O processo que destituiu Melo o acusa de gestão temerária, um dos motivos listados no estatuto do clube para legitimar um pedido de impeachment. O artigo 106 especifica o seguinte sobre as razões para destituir um presidente:
- a) ter ele praticado crime infamante, com trânsito em julgado da sentença condenatória;
- b) ter ele acarretado, por ação ou omissão, prejuízo considerável ao patrimônio ou à imagem do Corinthians;
- c) não terem sido aprovadas as contas da sua gestão;
- d) ter ele infringido, por ação ou omissão, expressa norma estatutária;
- e) prática de ato de gestão irregular ou temerária.

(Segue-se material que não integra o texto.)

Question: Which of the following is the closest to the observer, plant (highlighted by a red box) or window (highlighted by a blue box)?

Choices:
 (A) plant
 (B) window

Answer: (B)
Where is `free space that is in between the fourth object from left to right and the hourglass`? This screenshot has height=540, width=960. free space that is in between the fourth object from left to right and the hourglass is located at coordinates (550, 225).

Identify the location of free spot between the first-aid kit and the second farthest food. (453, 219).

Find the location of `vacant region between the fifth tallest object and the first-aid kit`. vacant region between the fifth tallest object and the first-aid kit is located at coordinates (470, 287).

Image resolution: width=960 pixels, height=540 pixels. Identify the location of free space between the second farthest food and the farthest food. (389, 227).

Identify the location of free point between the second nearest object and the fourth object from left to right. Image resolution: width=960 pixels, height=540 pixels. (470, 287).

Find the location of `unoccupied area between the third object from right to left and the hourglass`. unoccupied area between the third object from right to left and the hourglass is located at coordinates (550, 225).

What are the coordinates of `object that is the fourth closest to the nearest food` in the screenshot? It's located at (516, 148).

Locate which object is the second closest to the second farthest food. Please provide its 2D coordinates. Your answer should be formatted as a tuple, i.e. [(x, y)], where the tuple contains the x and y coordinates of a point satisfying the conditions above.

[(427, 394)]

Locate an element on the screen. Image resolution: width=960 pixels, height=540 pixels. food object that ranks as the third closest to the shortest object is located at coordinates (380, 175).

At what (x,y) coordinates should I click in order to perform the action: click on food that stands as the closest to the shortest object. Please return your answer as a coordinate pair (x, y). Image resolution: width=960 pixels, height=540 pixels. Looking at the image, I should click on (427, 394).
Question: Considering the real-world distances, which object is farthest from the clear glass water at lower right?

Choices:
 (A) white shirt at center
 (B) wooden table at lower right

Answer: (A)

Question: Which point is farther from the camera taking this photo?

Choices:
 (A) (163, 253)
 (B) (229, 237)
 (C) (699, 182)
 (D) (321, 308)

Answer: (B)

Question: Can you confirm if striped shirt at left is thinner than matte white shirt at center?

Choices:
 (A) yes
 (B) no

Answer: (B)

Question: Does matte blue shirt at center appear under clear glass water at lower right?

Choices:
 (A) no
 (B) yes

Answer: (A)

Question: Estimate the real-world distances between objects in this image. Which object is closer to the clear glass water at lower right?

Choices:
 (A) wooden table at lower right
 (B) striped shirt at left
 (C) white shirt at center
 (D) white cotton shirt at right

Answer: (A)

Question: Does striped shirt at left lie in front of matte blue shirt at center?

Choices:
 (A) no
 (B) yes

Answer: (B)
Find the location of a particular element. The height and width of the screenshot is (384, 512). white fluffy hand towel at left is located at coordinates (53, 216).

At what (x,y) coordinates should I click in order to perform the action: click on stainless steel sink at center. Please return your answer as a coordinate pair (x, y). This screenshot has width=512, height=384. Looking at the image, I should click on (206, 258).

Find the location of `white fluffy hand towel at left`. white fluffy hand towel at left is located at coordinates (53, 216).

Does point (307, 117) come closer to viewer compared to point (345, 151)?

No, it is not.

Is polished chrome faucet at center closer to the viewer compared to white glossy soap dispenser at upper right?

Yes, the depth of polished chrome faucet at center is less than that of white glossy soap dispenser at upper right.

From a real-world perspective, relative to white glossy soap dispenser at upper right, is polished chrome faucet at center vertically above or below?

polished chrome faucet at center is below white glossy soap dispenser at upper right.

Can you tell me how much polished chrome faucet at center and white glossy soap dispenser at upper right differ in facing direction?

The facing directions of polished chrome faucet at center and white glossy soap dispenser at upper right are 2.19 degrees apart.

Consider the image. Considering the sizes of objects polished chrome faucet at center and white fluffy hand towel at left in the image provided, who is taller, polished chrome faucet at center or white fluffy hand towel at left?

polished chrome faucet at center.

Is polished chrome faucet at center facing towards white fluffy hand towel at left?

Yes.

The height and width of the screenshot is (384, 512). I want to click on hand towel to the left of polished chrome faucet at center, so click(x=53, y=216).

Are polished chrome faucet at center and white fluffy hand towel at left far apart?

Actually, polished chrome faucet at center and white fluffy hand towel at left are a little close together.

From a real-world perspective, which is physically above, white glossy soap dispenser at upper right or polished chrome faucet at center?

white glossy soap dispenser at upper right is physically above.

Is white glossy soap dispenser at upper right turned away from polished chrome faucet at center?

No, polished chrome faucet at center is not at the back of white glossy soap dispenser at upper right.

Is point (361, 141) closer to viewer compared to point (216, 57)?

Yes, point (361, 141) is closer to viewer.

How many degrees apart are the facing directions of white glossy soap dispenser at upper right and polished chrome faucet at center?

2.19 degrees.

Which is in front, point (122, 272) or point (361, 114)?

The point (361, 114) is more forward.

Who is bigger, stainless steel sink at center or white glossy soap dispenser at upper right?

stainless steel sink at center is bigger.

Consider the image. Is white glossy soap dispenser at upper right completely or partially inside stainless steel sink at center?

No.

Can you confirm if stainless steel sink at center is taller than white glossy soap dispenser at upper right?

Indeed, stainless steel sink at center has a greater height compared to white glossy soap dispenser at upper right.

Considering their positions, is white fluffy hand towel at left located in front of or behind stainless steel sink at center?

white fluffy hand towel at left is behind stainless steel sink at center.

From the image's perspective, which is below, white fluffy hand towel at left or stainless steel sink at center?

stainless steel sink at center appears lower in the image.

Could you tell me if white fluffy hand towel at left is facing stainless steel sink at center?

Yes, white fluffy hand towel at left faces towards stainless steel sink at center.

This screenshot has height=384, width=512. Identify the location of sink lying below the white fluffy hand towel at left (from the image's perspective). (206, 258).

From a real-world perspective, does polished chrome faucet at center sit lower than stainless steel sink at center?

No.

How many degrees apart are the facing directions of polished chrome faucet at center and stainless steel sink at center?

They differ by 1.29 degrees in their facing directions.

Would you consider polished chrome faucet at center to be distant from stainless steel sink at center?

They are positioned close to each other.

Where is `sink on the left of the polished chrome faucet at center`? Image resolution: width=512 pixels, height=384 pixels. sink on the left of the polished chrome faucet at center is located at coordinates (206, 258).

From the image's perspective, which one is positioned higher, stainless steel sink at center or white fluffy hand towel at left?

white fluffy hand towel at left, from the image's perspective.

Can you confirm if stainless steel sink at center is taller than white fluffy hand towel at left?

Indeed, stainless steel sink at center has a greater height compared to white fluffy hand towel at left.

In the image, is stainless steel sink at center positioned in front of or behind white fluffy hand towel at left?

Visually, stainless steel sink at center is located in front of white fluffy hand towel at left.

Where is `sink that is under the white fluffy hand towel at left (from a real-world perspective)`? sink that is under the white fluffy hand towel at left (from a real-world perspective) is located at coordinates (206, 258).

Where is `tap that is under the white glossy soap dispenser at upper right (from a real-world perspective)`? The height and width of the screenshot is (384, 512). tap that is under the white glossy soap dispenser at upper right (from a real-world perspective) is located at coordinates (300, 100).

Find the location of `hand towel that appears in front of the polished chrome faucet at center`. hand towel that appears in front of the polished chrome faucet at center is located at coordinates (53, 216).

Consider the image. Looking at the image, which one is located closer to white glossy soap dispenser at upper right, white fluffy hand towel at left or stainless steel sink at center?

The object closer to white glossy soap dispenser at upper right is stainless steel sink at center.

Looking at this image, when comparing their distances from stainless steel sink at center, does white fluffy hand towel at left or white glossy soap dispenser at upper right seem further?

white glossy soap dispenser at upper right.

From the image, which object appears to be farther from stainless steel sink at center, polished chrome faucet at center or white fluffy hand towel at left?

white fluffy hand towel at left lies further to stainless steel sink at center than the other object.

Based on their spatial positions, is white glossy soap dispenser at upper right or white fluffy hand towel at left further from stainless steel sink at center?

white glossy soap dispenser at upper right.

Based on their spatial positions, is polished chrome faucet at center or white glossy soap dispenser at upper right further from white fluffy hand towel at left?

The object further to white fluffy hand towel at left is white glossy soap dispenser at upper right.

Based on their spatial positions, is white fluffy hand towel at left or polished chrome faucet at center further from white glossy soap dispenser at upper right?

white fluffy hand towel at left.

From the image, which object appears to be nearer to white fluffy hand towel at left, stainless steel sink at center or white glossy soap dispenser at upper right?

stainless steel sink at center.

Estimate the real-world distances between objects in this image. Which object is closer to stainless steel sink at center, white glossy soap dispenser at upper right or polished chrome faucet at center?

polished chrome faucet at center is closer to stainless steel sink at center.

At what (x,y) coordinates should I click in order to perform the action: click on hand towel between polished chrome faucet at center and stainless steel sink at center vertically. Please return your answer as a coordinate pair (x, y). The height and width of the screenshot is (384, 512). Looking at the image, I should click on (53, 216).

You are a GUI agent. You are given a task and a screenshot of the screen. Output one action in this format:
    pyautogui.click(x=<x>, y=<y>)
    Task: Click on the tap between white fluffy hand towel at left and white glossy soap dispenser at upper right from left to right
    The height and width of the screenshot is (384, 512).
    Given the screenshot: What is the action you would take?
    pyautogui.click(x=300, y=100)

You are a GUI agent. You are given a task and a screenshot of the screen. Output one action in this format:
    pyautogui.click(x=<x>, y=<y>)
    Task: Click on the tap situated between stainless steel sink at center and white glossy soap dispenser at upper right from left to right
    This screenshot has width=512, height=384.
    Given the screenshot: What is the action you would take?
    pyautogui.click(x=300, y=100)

Tal enquadramento se deve ao contrato firmado com a antiga patrocinadora Vai de Bet, que rescindiu com o clube depois de noticiado que o valor pago pela intermediação do acordo teria passado por uma série de empresas “laranjas”.
Augusto foi indiciado pela Polícia Civil por associação criminosa, furto qualificado pelo abuso de confiança e lavagem de dinheiro. O ex-diretor administrativo Marcelo Mariano, o ex-superintendente de marketing Sérgio Moura e Alex Cassundé, dono da empresa intermediária do acordo, também vão responder pelos três crimes.